Nucléaire: la réforme décriée de la sûreté proche de son adoption finale au Parlement
Poussée par l'exécutif, la réforme controversée de la sûreté nucléaire a franchi mardi le principal obstacle qui se dressait encore sur son chemin parlementaire, avec un vote favorable à l'Assemblée nationale, augurant d'une adoption définitive dans la soirée au Sénat.
La fusion du gendarme du nucléaire, l'ASN, avec l'expert technique du secteur, l'IRSN, a été validée par 340 voix contre 173, avec le soutien du camp présidentiel, de la droite et celui, cette fois, du Rassemblement national, qui s'y était opposé le mois dernier en première lecture.
Les députés se prononçaient sur un texte de compromis scellé entre des représentants de l'Assemblée et du Sénat pour cette réforme qui, selon ses détracteurs, risque de provoquer une "désorganisation" du système et jeter le doute sur l'indépendance des décisions de la future entité unique.
Si le feu vert final du Sénat, attendu dans la soirée, fait peu de doute, le vote à l’Assemblée semblait plus incertain, les députés n'ayant adopté le projet de loi qu'avec 260 voix contre 259 le mois dernier.

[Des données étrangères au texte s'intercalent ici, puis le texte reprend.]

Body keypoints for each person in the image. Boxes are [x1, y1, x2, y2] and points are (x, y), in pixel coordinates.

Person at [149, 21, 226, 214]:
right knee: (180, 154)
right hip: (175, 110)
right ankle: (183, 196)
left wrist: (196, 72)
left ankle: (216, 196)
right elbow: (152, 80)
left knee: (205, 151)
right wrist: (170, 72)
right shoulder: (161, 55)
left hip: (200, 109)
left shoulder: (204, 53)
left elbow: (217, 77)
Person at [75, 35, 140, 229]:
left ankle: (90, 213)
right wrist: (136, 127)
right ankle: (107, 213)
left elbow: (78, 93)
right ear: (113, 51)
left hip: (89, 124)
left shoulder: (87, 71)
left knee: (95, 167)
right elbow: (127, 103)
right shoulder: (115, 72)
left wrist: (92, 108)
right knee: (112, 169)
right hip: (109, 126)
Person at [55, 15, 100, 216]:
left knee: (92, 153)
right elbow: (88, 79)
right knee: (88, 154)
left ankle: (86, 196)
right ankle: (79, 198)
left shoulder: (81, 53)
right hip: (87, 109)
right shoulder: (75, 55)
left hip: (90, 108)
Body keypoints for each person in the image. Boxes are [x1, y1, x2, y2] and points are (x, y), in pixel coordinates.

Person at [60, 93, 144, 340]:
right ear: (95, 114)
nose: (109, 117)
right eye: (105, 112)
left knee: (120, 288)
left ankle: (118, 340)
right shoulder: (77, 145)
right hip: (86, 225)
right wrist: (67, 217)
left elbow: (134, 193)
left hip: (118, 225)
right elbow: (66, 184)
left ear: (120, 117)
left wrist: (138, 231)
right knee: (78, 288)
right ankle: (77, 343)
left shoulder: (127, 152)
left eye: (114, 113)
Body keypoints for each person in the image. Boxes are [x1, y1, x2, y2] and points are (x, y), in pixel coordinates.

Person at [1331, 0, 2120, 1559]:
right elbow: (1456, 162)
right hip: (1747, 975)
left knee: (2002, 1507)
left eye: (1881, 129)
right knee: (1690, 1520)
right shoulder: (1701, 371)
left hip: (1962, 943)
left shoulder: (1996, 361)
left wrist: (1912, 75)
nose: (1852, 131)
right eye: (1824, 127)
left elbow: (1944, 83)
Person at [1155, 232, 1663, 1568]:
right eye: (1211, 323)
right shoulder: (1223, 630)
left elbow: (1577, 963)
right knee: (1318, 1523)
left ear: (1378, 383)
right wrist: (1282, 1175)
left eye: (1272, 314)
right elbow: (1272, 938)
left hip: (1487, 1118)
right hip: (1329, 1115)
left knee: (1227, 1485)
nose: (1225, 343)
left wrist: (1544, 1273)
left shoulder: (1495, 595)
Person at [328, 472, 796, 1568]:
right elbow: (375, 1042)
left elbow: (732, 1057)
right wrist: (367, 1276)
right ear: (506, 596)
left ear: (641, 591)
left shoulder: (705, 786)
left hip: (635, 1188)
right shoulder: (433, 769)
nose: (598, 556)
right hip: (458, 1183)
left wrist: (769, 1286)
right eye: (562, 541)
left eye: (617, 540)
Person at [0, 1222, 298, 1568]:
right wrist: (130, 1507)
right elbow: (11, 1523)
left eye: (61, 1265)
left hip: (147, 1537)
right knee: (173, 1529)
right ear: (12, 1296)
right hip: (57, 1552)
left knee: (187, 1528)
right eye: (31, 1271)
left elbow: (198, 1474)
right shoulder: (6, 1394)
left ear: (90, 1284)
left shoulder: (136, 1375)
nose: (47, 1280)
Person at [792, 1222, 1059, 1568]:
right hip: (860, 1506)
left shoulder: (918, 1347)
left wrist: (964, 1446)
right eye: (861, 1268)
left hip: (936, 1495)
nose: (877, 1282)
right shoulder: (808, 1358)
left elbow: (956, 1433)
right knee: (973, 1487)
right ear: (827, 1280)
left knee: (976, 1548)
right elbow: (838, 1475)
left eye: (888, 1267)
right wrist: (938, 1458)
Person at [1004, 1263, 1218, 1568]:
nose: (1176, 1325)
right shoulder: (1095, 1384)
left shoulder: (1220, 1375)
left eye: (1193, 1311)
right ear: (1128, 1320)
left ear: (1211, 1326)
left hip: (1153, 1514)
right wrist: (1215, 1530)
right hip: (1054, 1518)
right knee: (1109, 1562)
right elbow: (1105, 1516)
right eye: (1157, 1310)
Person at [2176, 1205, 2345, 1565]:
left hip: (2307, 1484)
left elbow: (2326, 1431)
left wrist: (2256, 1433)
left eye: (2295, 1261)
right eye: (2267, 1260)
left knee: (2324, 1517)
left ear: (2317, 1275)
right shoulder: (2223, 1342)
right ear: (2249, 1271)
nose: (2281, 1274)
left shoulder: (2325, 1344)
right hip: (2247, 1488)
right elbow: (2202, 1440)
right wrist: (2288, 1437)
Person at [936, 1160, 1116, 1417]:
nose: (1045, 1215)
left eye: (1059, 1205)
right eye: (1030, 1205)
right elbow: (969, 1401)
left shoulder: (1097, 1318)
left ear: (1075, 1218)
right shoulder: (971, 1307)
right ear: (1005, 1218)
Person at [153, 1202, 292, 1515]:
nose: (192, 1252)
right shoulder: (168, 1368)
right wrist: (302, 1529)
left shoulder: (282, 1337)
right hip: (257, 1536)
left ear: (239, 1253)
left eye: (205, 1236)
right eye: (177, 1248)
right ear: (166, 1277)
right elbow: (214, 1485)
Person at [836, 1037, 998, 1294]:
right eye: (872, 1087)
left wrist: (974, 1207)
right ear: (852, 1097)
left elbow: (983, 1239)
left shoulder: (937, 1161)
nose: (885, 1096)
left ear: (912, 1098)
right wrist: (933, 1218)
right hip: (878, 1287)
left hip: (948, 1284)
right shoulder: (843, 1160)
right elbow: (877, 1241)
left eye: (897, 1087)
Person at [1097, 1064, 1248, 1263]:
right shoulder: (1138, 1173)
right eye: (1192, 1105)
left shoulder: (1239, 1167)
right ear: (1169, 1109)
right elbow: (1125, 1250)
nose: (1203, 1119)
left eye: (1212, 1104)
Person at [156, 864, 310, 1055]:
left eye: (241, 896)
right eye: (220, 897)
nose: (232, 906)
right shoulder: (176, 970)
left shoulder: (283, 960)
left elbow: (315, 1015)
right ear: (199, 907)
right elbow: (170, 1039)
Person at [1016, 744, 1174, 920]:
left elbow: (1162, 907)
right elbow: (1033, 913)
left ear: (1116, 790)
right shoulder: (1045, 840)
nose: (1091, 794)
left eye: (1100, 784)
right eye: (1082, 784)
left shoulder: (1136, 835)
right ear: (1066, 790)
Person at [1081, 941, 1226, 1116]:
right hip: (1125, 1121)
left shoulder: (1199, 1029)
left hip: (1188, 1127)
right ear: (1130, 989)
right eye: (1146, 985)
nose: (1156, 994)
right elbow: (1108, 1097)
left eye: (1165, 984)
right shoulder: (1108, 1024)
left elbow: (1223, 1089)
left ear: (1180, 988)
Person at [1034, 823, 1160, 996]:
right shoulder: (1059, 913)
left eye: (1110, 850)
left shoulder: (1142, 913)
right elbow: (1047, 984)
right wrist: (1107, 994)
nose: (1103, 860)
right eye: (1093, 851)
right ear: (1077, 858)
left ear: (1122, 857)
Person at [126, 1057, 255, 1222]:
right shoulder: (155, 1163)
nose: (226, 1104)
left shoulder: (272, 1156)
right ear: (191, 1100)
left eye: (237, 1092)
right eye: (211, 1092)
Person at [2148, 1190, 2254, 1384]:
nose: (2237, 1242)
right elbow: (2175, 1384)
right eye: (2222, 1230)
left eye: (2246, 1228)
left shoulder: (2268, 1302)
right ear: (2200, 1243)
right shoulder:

Mais le suspense était retombé d'un cran mardi avant même la séance, le Rassemblement national ayant annoncé son intention d'apporter cette fois son soutien. "Même si le texte reste imparfait", la réforme "permettra d'accélérer la construction de nouveaux réacteurs", a déclaré à l'AFP le député RN Nicolas Dragon.
- "Girouettes" -
Ce changement de pied a en tout cas affaibli le camp des opposants, composé des groupes de gauche, qu'ils soient pro ou antinucléaires, et des indépendants de Liot.
"C'est catastrophique ou très éclairant sur votre incompétence", a lancé au RN le député Liot Benjamin Saint-Huile, qualifiant ses membres de "girouettes".
En face, la réforme a été largement soutenue par la majorité présidentielle - malgré des voix dissidentes - avec l'appui, outre le RN, de la plupart des députés Les Républicains (LR, droite).
Ce texte prévoit la création en 2025 d'une Autorité de sûreté nucléaire et de radioprotection (ASNR), issue du rapprochement de l'Autorité de sûreté nucléaire (ASN) et de l'Institut de radioprotection et de sûreté nucléaire (IRSN), qui emploient respectivement environ 530 et 1.740 agents.
Le gouvernement estime que la fin d'un système dual permettra de "fluidifier" le secteur en réduisant les délais d'expertise et d'autorisation d'installations.
Il s'agit de "répondre dans les meilleures conditions aux défis de la relance de la filière nucléaire et de donner les moyens de faire face aux défis industriels et énergétiques sans précédent qui se présentent à nous", a fait valoir le ministre de l'Industrie Roland Lescure.
Les opposants alertent en revanche sur une possible perte d'indépendance des experts et de transparence. Le projet, auquel s'opposent nombre d'élus, d'ingénieurs et d'associations, a aussi provoqué l'ire des syndicats des deux entités.
Dans la rue pour une huitième fois mardi, les salariés de l'IRSN ont appelé les députés à s'y opposer. "Votez non!", ont scandé plusieurs centaines de manifestants à proximité de l'Assemblée. "IRSN démantelé, sûreté en danger ", "mariage forcé, accident assuré", lisait-on sur les panneaux dans le cortège.
Motif d'espoir pour les syndicats, l'article-clé de la réforme avait été rejeté en commission début mars à l'Assemblée avant d'être rétabli en séance. Un an plus tôt, c'est dans l'hémicycle qu'une coalition des oppositions avait fait barrage à la fusion en rejetant un amendement de l'exécutif à un précédent projet de loi, consacré à la relance du nucléaire.
- "Lait sur le feu" -
Le débat parlementaire "nous a prouvé une fois de plus combien ce projet ne répond à aucune justification technique ou scientifique", a estimé le député Jumel.
Le texte soumis au vote mardi est le fruit d'un compromis en commission mixte paritaire (CMP) entre sénateurs et députés.
Le rapporteur à l'Assemblée, Jean-Luc Fugit (Renaissance), a loué les nouvelles garanties apportées en CMP. L'autorité unique "sera surveillée comme le lait sur le feu", fait-il valoir, soulignant qu'elle devrait présenter son projet de règlement intérieur aux parlementaires.
Un amendement adopté en CMP prévoit par ailleurs "pour chaque dossier" une distinction entre le personnel chargé de l'expertise et celui chargé d'une décision.
Mais, déplore la députée socialiste Anna Pic, "un même agent pourrait intervenir en tant qu’expert sur un dossier une semaine, puis prendre la casquette de décisionnaire la semaine suivante sur un autre", "on va confondre la décision et l'expertise".